Start of Records to use

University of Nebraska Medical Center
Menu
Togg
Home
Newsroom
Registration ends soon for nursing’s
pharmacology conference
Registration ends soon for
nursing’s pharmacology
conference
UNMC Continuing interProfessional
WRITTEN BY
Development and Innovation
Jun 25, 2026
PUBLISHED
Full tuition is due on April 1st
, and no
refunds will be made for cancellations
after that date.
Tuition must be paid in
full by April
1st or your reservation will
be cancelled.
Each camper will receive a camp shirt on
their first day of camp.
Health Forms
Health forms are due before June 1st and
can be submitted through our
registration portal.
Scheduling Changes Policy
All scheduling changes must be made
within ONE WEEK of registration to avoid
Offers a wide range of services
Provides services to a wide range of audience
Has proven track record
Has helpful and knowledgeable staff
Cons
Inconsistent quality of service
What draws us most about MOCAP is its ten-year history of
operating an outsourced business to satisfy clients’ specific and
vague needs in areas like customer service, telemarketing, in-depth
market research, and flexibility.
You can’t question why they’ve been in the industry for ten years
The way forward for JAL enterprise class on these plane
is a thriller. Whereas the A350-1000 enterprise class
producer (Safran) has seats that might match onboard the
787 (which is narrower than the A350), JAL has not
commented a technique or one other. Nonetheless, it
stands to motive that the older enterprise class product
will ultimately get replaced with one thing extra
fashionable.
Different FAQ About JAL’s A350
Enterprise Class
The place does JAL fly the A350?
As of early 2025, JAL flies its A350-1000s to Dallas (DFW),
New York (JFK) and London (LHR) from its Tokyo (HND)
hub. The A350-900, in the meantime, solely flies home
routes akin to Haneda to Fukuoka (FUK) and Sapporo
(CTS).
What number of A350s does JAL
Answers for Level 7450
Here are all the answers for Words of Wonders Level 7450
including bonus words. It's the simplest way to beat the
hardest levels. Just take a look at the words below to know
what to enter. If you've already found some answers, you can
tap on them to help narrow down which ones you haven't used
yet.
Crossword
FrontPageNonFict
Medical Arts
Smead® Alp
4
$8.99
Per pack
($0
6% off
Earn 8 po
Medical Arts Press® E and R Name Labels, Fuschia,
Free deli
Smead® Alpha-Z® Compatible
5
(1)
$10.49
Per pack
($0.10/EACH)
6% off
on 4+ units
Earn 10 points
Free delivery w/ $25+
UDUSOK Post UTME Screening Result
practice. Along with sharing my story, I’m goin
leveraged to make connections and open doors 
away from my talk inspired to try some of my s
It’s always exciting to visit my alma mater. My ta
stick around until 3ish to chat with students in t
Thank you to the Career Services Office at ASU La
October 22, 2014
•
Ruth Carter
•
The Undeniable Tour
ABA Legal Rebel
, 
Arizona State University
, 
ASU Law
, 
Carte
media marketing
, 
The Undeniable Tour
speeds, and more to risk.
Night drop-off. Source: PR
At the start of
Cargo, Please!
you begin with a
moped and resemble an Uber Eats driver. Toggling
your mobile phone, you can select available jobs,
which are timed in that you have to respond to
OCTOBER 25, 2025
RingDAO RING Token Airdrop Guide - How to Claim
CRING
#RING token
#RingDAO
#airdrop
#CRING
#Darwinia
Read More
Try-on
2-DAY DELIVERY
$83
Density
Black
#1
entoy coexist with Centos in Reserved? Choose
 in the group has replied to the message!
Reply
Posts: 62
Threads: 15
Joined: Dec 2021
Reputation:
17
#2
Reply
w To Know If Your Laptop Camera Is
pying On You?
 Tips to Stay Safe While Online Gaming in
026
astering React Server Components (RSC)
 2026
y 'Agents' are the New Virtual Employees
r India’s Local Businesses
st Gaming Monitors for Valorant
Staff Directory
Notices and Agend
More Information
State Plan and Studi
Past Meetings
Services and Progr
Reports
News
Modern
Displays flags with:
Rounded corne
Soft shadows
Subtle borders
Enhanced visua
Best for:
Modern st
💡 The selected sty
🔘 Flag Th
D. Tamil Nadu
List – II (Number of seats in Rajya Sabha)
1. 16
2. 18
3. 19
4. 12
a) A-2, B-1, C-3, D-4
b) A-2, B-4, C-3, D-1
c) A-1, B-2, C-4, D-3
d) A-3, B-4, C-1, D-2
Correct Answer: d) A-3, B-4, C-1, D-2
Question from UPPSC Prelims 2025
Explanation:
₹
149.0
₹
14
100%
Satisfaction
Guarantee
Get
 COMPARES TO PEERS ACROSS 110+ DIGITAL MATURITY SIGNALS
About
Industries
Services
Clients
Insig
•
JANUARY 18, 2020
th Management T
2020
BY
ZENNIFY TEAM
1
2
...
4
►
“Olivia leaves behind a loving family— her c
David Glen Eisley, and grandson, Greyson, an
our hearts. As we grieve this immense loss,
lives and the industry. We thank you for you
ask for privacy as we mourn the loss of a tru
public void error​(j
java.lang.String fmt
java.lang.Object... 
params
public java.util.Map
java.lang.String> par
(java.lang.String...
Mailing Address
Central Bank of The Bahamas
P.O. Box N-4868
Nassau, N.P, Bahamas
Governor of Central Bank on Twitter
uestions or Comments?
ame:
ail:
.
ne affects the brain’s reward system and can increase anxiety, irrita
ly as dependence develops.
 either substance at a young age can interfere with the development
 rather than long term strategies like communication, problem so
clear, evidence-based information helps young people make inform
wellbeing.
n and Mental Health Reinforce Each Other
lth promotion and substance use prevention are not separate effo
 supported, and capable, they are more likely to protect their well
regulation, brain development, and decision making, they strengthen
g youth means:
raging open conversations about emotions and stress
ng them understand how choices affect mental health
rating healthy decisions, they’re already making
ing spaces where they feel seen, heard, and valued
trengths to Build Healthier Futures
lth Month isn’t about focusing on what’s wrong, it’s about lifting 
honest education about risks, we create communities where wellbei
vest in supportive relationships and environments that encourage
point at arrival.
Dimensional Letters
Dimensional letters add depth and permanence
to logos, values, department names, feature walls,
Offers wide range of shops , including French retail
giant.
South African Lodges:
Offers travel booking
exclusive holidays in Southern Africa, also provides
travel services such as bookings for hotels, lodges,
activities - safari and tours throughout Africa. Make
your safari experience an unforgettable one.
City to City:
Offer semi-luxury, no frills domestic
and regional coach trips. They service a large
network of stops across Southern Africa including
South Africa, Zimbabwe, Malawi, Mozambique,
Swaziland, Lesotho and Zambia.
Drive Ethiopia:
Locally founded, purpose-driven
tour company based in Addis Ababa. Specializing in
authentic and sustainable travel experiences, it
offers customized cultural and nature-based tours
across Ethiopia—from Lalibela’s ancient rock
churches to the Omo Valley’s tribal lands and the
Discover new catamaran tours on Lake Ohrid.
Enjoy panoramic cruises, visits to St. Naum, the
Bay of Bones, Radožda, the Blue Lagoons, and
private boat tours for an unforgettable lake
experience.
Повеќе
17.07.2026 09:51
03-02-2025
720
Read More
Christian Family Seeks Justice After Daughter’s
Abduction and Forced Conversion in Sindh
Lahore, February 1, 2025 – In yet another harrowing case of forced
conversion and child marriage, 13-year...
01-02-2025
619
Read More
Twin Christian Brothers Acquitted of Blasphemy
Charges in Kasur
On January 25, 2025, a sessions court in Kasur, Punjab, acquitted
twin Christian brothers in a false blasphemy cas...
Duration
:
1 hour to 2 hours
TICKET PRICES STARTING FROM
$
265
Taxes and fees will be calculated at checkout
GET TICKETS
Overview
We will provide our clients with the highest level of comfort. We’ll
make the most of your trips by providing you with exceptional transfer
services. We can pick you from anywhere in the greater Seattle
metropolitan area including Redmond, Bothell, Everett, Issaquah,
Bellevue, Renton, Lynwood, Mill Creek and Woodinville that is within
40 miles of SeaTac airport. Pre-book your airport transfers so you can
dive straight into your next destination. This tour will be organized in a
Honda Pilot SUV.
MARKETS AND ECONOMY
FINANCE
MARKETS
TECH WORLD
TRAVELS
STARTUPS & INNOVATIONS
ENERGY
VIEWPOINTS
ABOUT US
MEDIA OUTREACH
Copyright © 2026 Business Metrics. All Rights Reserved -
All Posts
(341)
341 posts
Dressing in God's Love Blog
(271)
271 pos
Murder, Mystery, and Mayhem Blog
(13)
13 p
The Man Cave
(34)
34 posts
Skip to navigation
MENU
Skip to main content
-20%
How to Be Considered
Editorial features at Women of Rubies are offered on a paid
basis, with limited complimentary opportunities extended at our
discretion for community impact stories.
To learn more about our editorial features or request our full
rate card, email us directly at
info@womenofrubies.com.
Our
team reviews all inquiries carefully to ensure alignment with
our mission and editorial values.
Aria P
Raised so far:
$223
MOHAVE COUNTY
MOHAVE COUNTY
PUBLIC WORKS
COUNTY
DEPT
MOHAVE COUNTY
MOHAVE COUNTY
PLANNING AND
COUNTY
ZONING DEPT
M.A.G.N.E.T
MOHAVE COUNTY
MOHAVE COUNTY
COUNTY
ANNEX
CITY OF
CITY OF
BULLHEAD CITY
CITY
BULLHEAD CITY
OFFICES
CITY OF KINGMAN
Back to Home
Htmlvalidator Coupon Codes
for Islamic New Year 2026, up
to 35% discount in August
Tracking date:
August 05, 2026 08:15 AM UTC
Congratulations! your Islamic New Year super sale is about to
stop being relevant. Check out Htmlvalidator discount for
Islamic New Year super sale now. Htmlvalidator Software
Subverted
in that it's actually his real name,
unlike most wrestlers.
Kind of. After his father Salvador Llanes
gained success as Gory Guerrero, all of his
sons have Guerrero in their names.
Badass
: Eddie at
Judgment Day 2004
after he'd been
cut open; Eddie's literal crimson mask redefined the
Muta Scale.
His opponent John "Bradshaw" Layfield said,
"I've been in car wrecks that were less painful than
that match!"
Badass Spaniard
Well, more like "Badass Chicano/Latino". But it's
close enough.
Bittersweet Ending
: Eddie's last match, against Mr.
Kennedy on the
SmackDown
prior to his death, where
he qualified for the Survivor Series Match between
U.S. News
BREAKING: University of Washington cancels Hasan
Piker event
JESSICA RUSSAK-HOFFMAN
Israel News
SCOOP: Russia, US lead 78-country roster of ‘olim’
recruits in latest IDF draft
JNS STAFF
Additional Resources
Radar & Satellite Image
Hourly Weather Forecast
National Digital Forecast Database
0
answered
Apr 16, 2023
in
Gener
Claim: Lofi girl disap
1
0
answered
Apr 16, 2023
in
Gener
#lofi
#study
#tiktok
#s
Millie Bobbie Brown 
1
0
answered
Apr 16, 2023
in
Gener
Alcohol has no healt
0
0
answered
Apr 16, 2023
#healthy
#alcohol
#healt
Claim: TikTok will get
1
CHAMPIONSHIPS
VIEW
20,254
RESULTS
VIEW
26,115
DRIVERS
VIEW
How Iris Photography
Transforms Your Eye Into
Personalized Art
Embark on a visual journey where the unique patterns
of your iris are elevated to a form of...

End of Records to use

Task: Wherever "soon" appears in a line of the entries, copy that line.

Answer area:
Registration ends soon for nursing’s
Registration ends soon for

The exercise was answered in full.